Contributing five points in his first four games, Lanceleve and the Remparts are tied for first place with a record of 11-2-1-2 for 38 points. Close behind the Remparts and Briancon (10-4-0-1) is Mulhouse with 36 points, while Anglet, with East Stewiacke’s Matt Brenton in its lineup, holds down fourth place with 30 points.

A hard-working forward and dedicated team player during four seasons with Truro Bearcats of the Maritime Hockey League, Lanceleve played locally from 2011 to 2015. During that period, the Bearcats reached the Kent Cup finals three years in a row, they won the Kent Cup and a Fred Page Cup with Lanceleve in their lineup.

The 2015-16 season was spent with Plymouth State Panthers in NCAA Division 3 hockey in the United States. Lanceleve played a key role as the Panthers went to the conference finals before losing to Salem State.

This season – the challenge of playing professional hockey in Europe lured Lanceleve.

 “I started the season in the MOL Liga, which is based mainly in Hungary with teams also in Romania and Serbia,” Lanceleve, 22, said. “My team was HSC Csikszereda in Romania.

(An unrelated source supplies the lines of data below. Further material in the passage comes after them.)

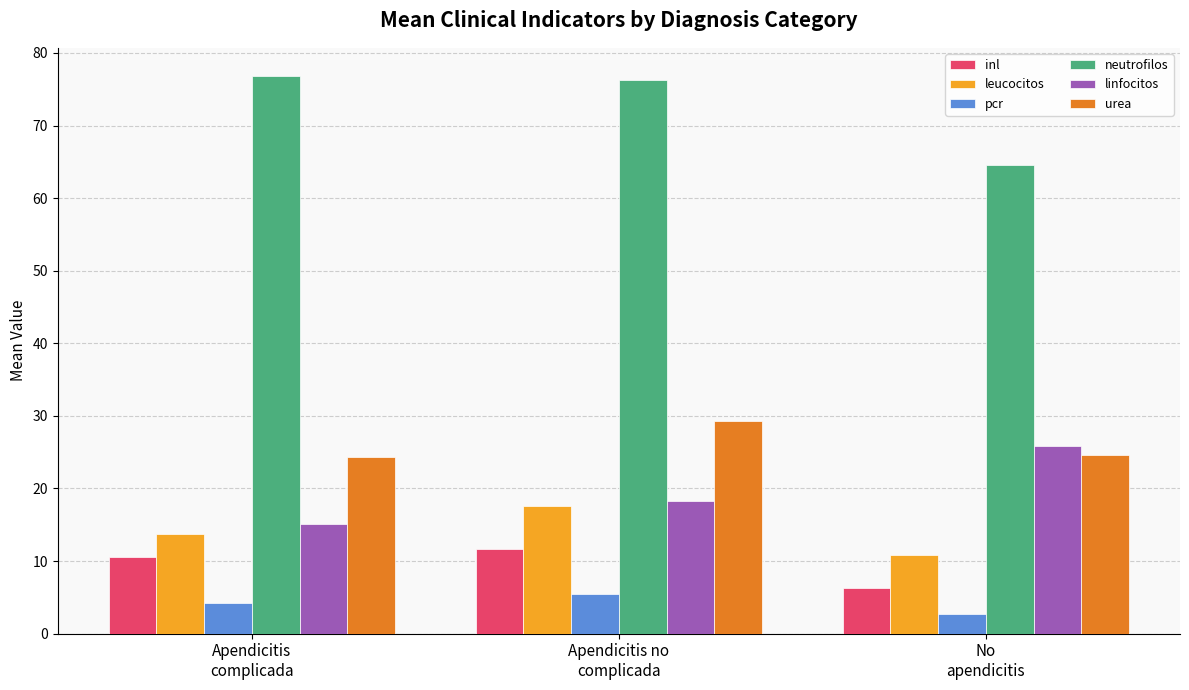

What position from the left is No
apendicitis?

3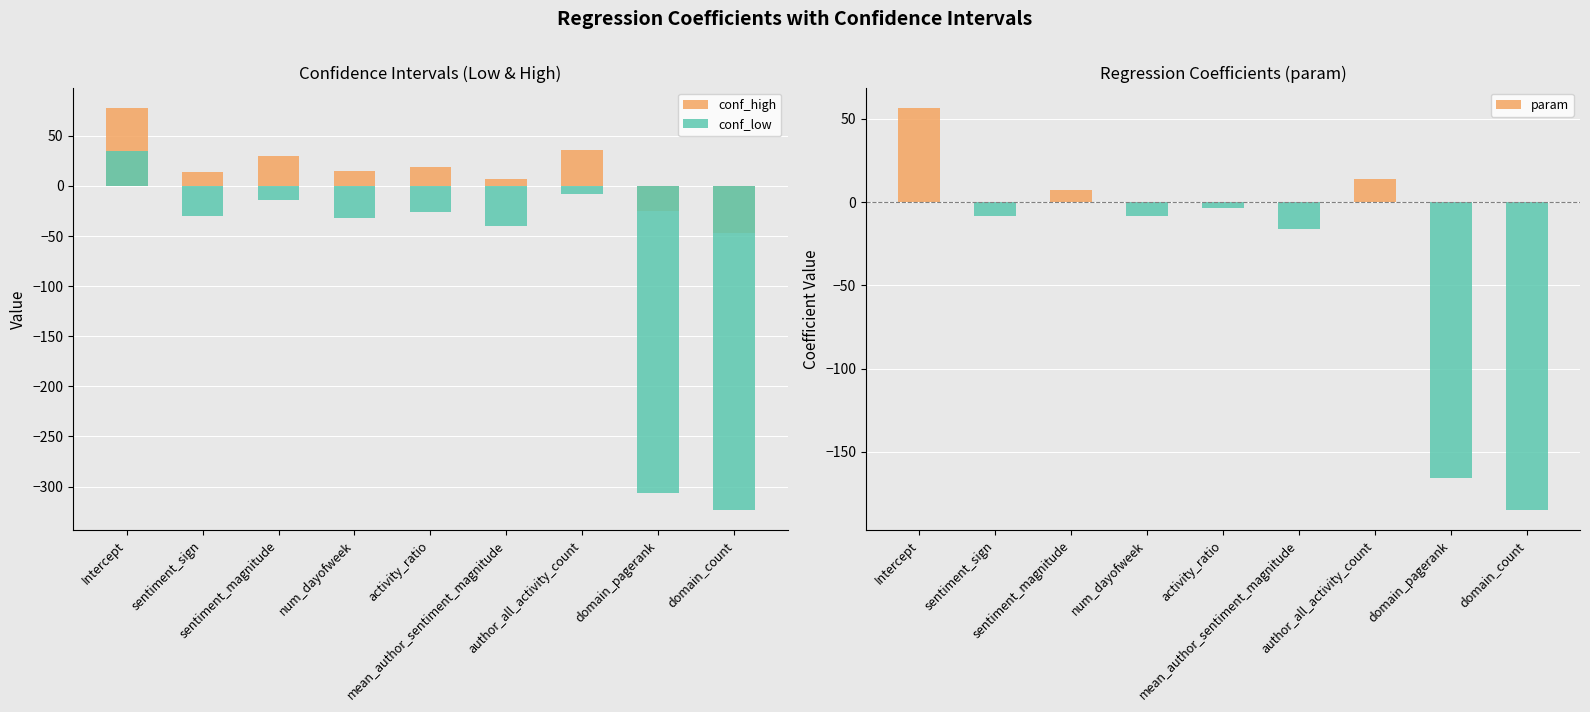

What position from the left is num_dayofweek?

4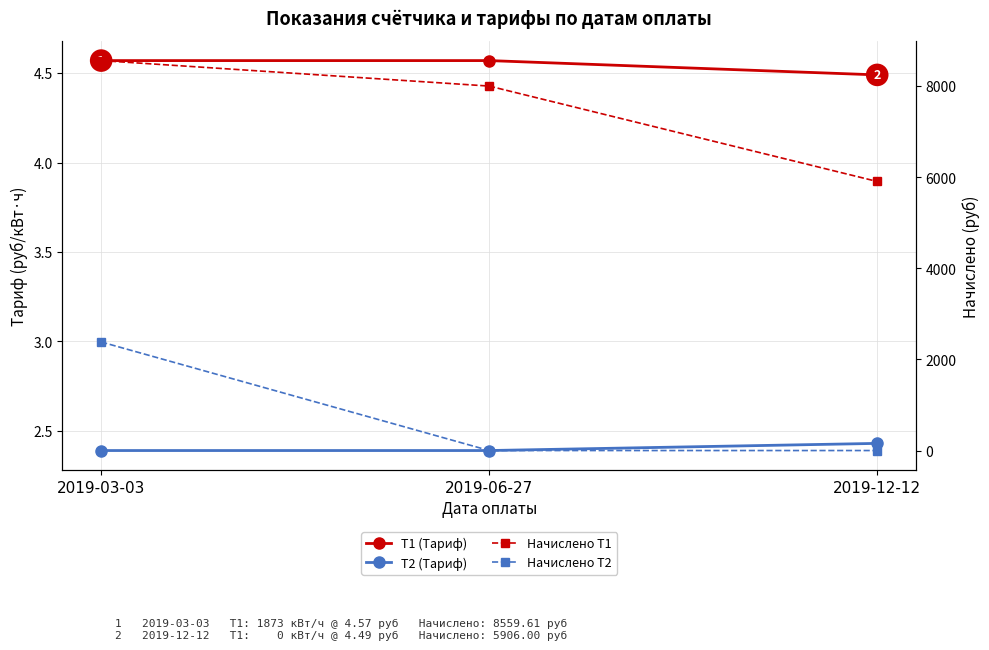

Reading left to right, what are all the values shown in this chart?

T1 (Тариф): 2019-03-03=4.6	2019-06-27=4.6	2019-12-12=4.5
T2 (Тариф): 2019-03-03=2.4	2019-06-27=2.4	2019-12-12=2.4
Начислено Т1: 2019-03-03=8559.6	2019-06-27=8000.0	2019-12-12=5906.0
Начислено Т2: 2019-03-03=2382.8	2019-06-27=0.0	2019-12-12=0.0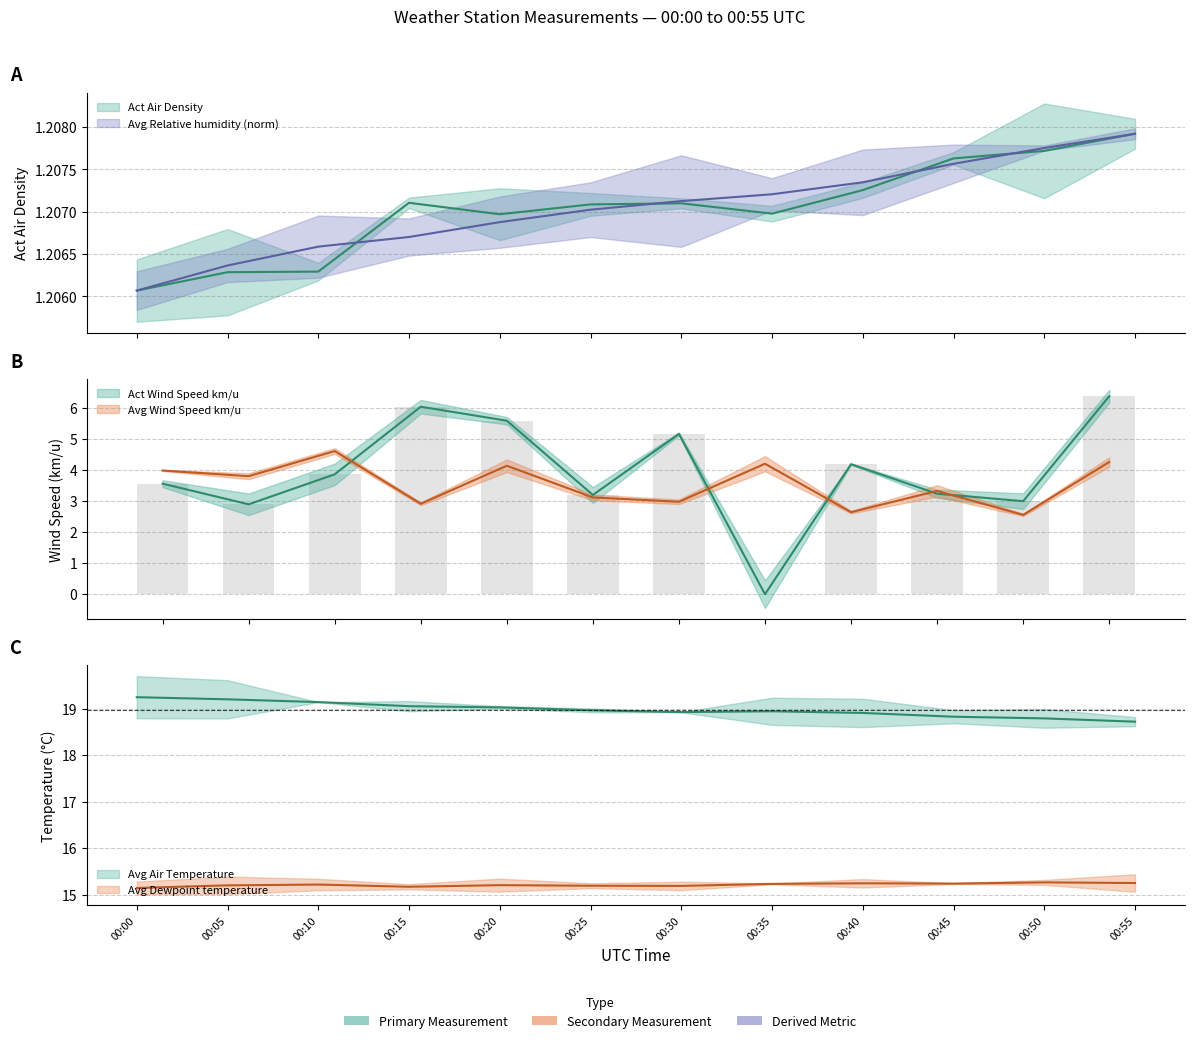

True or false: Act Wind Speed km/u has a value of 3.6 at 00:00.

True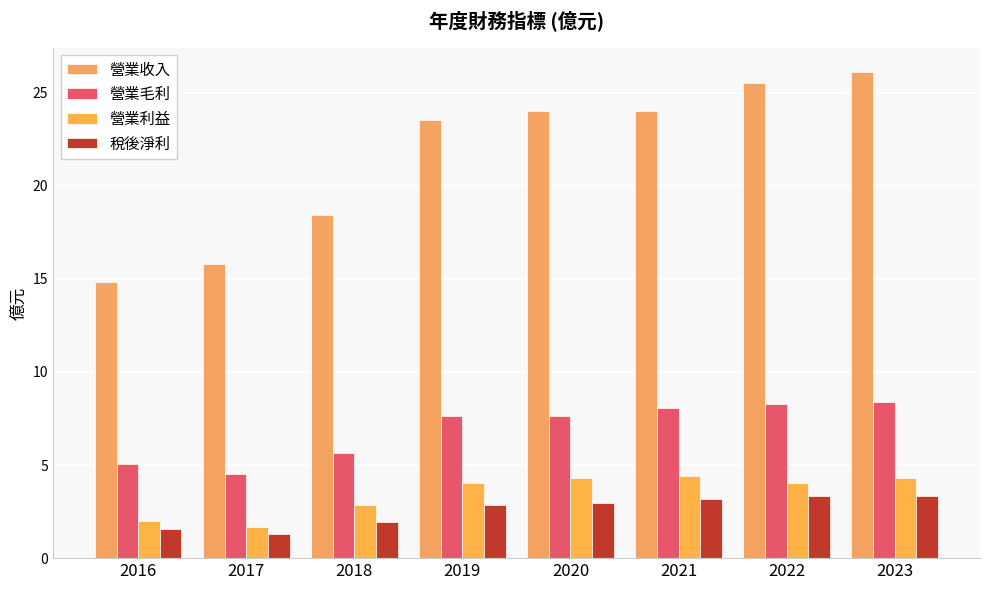

Rank the series by their maximum value, from lowest to highest.

稅後淨利, 營業利益, 營業毛利, 營業收入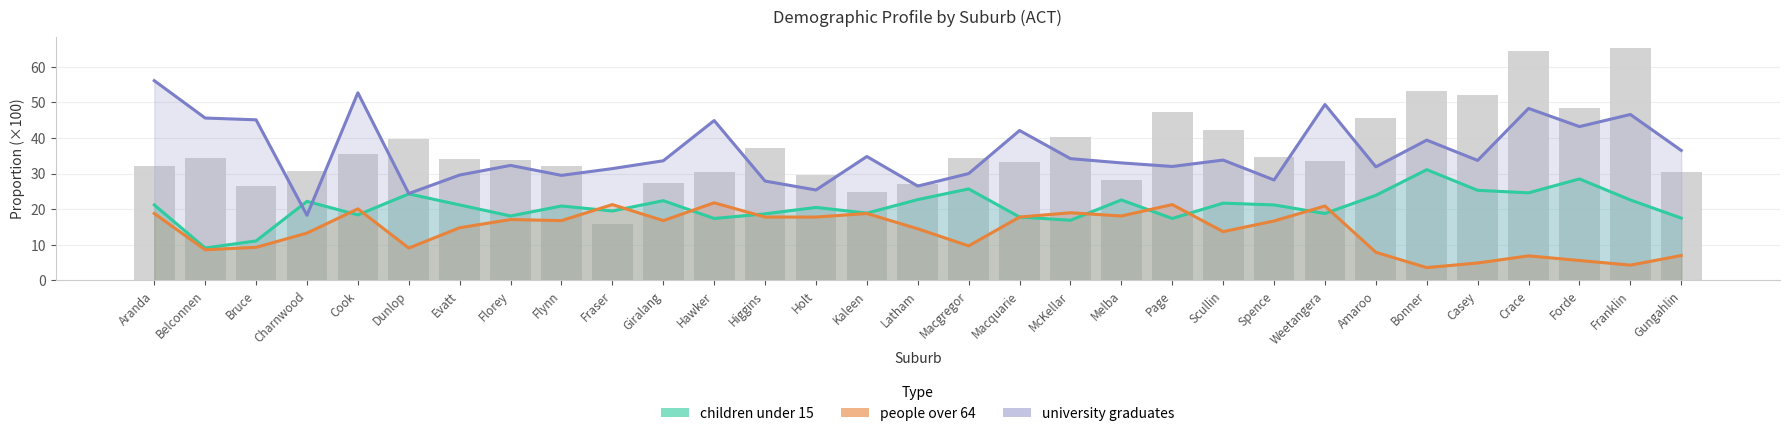

Where is people over 64 nearest to the value 12?

Charnwood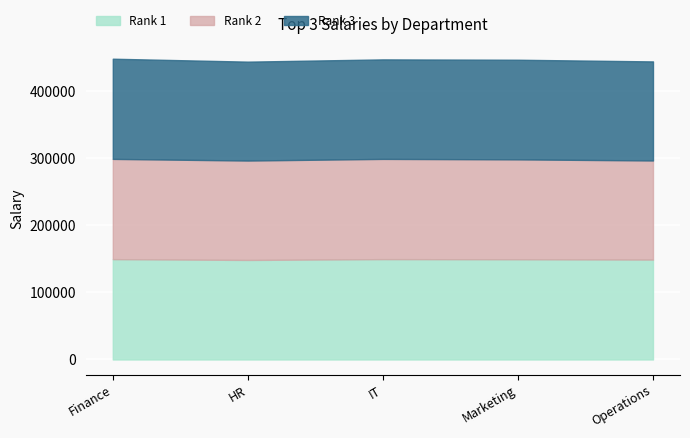

What is the sum of all Rank 3 values?

741998.4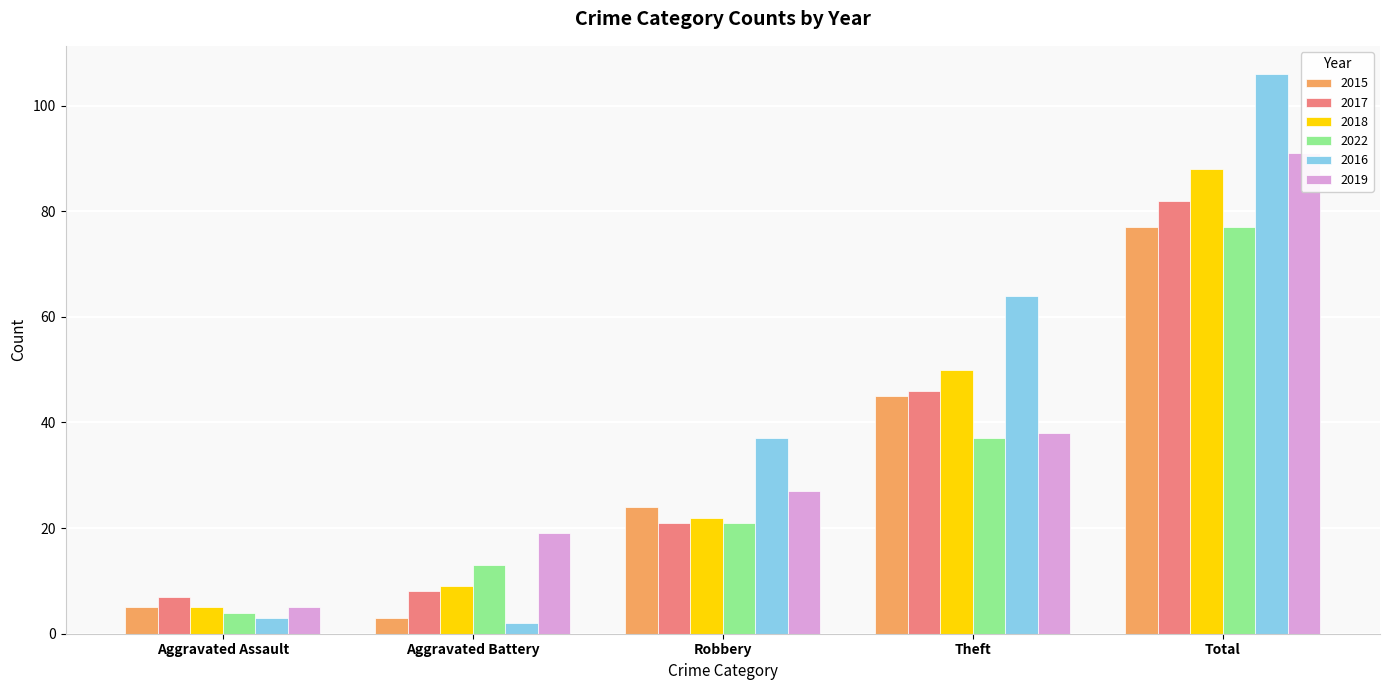

What is the sum of all 2019 values?

180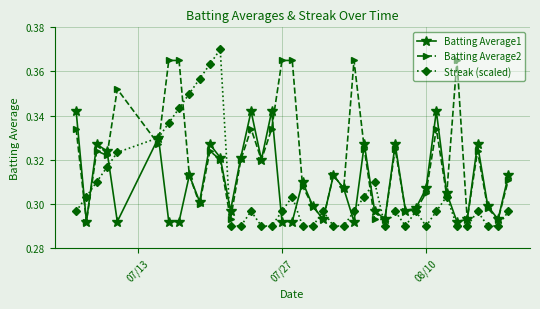

True or false: Streak (scaled) has more than 2 interior local peaks.

True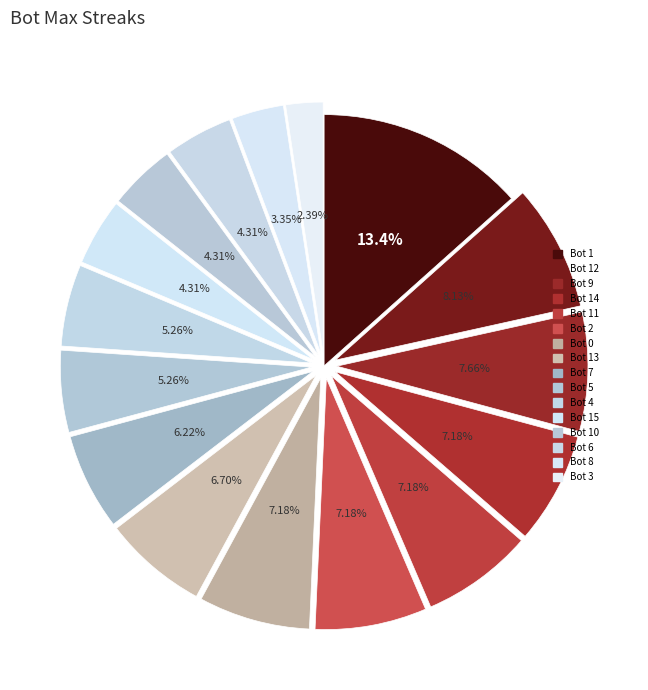

Which category has the smallest portion of the pie?

Bot 3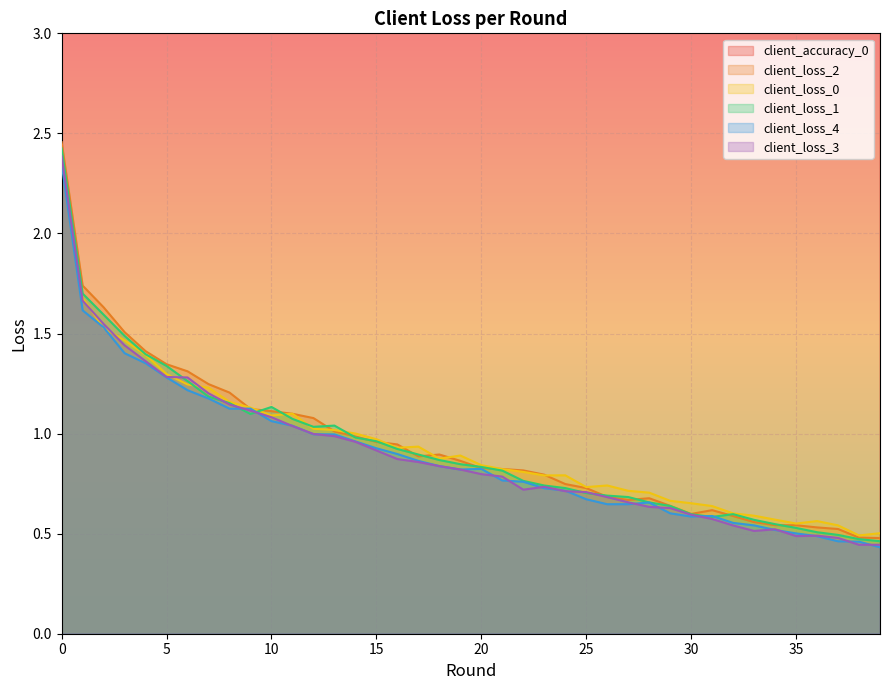

Which category has the lowest value across all series?

39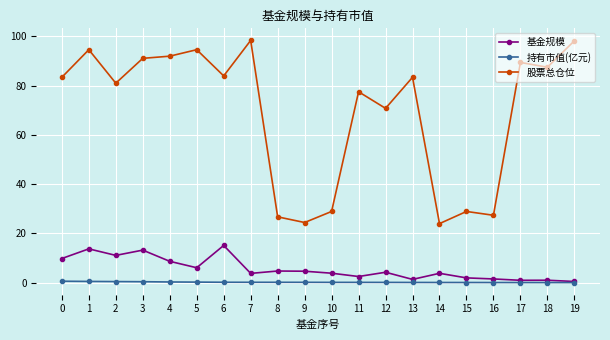

At which category is the sum across all series the highest?

1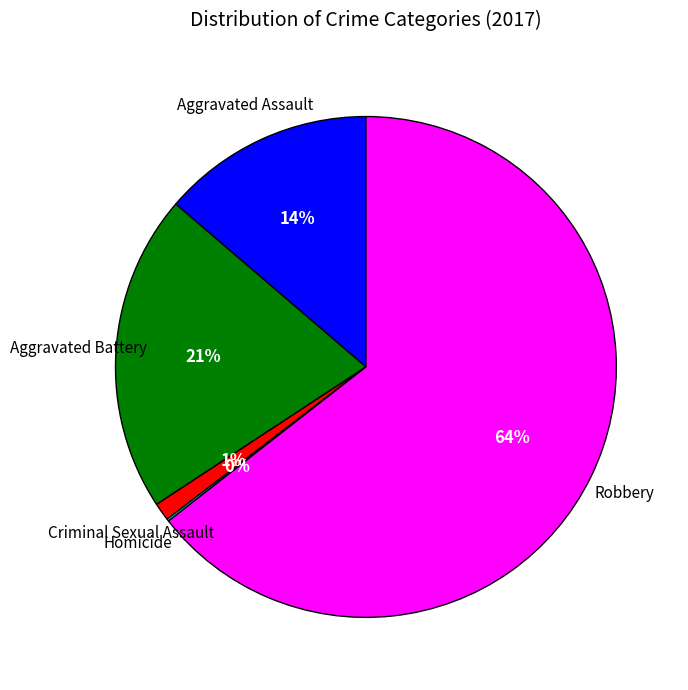

To the nearest percent, what is the average slice percentage?

20%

I enjoyed my time in the league but an opportunity came up to begin a new experience in France. I felt it was the best decision for me personally.”

Tours is a city with a population of 130,000, located in central France, a few hours south of Paris.

“The hockey may be just a bit faster pace than playing junior A in Canada,” the Inverness native who grew up in Stewiacke, said. “The consistency of all the teams has impressed me; players are a little more mature compared to players I played against in the past. The rinks are bigger than I was accustomed to in Canada, but this is a transition I’ve enjoyed so far. We’ve played before good-sized crowds in the vicinity of 900 to 1,000.

“I’ve got to go to some big cities but mostly it’s right to the rink and you don’t get to see as much as you would like. When I was playing in Romania, I went on two road trips to Serbia and Budapest. I recall Budapest as being a beautiful city, Serbia was not so well kept.”

Lanceleve shared regarding language differences.

 “Living in a smaller city, I’ve been getting by quite well,” he said. “The language barrier hasn’t been nearly as bad as I expected. People I’ve gotten to know, they have been great, they are friendly and understanding, they have helped me get by.”

Experiences have been huge for Lanceleve and one experience I wanted to ask the dedicated forward (eight goals and 14 assists to date in this his first pro season) about, was playing the first half season under Tom McCarthy, the former NHL star.

McCarthy, with 178 NHL goals and 221 assists in 460 games, had a 39-goal season with Minnesota North Stars and scored 30 goals with Boston Bruins. Coaching in recent years in Ontario junior A hockey, McCarthy handled the Huntsville Otters.

 “Playing for Tom McCarthy with HSC Csikszereda was a fantastic experience,” Lanceleve told me. “On the ice, Tom was always trying to help players. Tom helped us with little things and he helped us with good life advice as well. I was very fortunate to learn from Tom every day for about three months. More importantly, it was really great becoming friends with such a good person.”

Part of a jubilant hockey family, Lanceleve’s father Lou Lanceleve is a coach with Pictou County Weeks Major Midgets, his mother Marie has made many sacrifices for sports, and brothers Carson and Reid play for Weeks Major Midgets and Colchester Junior C Colts, respectively.

 “Growing up, our house revolved around hockey in the winter and fastpitch ball in the summer,” Colby said. “Thanks to our mom and dad – the three of us kids have been able to play both sports every season since we were old enough to hold a stick or a bat. Because of our parents, we kids have had amazing opportunities in sports.”

Tonight, you might call it ‘Hockey night in France,’ as Lanceleve and Remparts de Tours play at Caen.